I figure this should block some stuff but maybe i don't need to name each agent.

@olivierlacan unfortunate that this even has to happen 😞 it'd be nice if website just weren't scraped for AI training or it was on a very opt-in basis.
@olivierlacan This is cool but technically shouldn’t even be necessary. Anything you create is protected by copyright, automatically and implicitly. Even if the ChatGPT bot is free to lumber through your site, it is violating copyright law if it copies your stuff, uses it to train its LLMs, and then makes that derived work publicly available.

@JetForMe @olivierlacan I'm often pessimistic and sarcastic. Instead, I'm going to be honest here: Yeah, I believe they will. I try to be charitable with voluntary claims about robots.txt.

@olivierlacan There's at least 3 people here with a similar idea... a script to feed it an infinite number of generated, cross-linked nonsense pages, each linking to more of the same, wasting resources and poisoning the dataset.

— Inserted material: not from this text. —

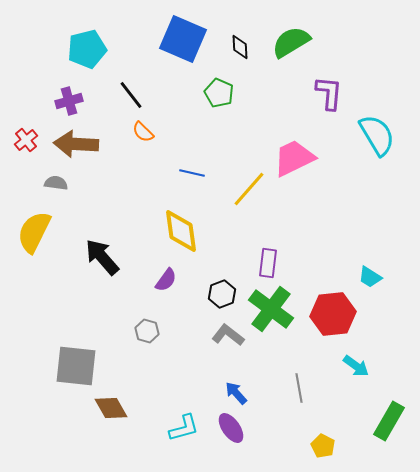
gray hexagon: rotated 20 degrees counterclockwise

They don't even need to be anything advanced. Any basic markov library spitting out vaguely (but unhelpfully) semi-coherent nonsense would do. It just needs to look just enough like language while being garbage in html tags.

Please! Create or boost!

@olivierlacan Imagine if someone made something like this and then published it as a #WordPress plugin! :mastomindblown:

@olivierlacan or just allow a directory filled with (generated) rubbish? :D

@olivierlacan it seems weird to post this with a link to OpenAI that requires login.

No thank you.

@olivierlacan this is actually deviously evil. They are pulling up the drawbridge now that they've scraped the internet without consent.

I'm sure OpenAI will also push for legislation to have new AI companies respect robots.txt. they are trying to cement their monopoly on data before credible competitors emerge.